#### Task to carry out:
Pick out all lines of the entries that include the word "hand" and copy them.

[Per-instance keypoint data]
_ _ _ _ _
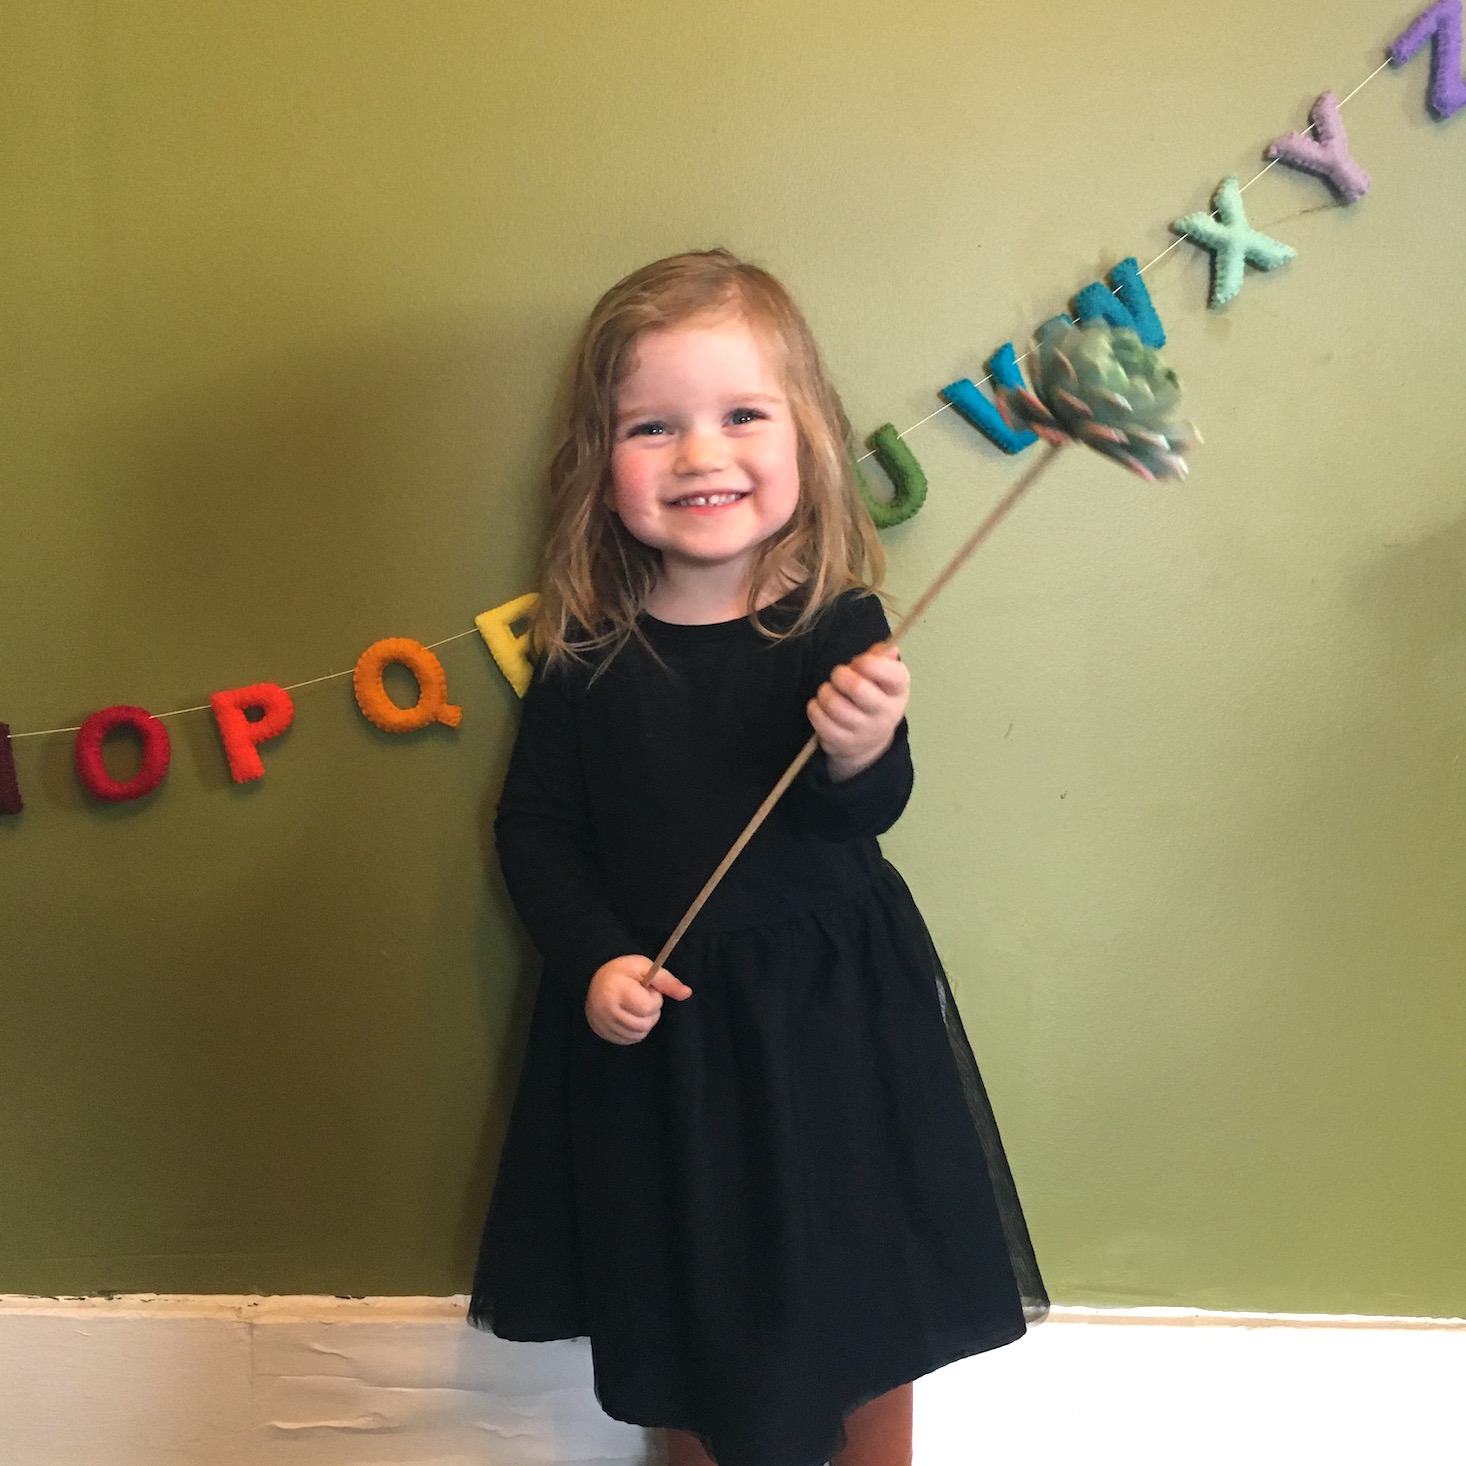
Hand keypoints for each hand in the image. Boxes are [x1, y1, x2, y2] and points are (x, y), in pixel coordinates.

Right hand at [585, 955, 691, 1044]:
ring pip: (638, 1035)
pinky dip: (634, 1031)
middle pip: (644, 1024)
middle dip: (650, 1013)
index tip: (647, 990)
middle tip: (642, 999)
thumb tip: (687, 993)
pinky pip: (628, 1040)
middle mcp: (607, 1010)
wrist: (595, 978)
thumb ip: (667, 981)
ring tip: (636, 1007)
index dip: (654, 999)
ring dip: (644, 1023)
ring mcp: (602, 1024)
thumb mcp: (645, 968)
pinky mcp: (602, 1033)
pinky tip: (630, 1017)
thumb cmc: (623, 971)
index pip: (647, 1007)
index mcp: (617, 990)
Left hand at [807, 640, 909, 781]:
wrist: (869, 741)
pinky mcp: (843, 743)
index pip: (893, 674)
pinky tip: (820, 706)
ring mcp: (864, 731)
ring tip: (828, 691)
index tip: (858, 662)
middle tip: (838, 675)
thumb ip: (881, 658)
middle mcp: (885, 713)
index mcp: (898, 691)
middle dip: (840, 675)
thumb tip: (888, 648)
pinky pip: (821, 720)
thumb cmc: (874, 697)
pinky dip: (815, 709)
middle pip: (858, 688)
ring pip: (835, 704)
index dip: (870, 663)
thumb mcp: (883, 678)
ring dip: (825, 692)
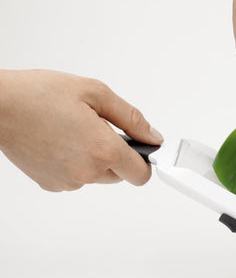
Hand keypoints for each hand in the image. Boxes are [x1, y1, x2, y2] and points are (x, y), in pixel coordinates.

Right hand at [0, 69, 162, 190]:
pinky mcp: (51, 184)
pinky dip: (77, 163)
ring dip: (97, 158)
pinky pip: (77, 178)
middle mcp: (87, 172)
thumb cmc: (41, 94)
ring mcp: (67, 181)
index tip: (142, 147)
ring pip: (99, 176)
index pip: (141, 174)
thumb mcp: (97, 93)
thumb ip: (131, 118)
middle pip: (121, 175)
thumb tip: (152, 136)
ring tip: (77, 132)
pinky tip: (63, 141)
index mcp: (103, 150)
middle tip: (101, 128)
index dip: (145, 160)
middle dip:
_ _ _ _ _
#### Solution to this exercise:
Hand keypoints for each hand in the image. Boxes are [x1, y1, x2, y2] and points are (x, y), in pixel coordinates.
Right hand at [585, 955, 691, 1044]:
Left hand at [807, 640, 909, 781]:
Hand keypoints for each hand in the image. Boxes are [x1, y1, x2, y2] and points are (x, y), in pixel coordinates.
Right hand at [0, 69, 162, 190]:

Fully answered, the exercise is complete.